» **YOUR ASSIGNMENT**:
Word-for-word transcription needed. Include every entry below but no pictures.

[Dataset entries]
####

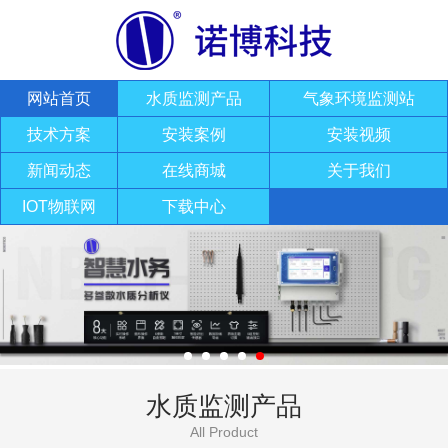
网站首页
水质监测产品
气象环境监测站
技术方案
安装案例
安装视频
新闻动态
在线商城
关于我们
IOT物联网
下载中心
水质监测产品
All Product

####

» **SOLUTION BELOW**:
网站首页
水质监测产品
气象环境监测站
技术方案
安装案例
安装视频
新闻动态
在线商城
关于我们
IOT物联网
下载中心
水质监测产品
All Product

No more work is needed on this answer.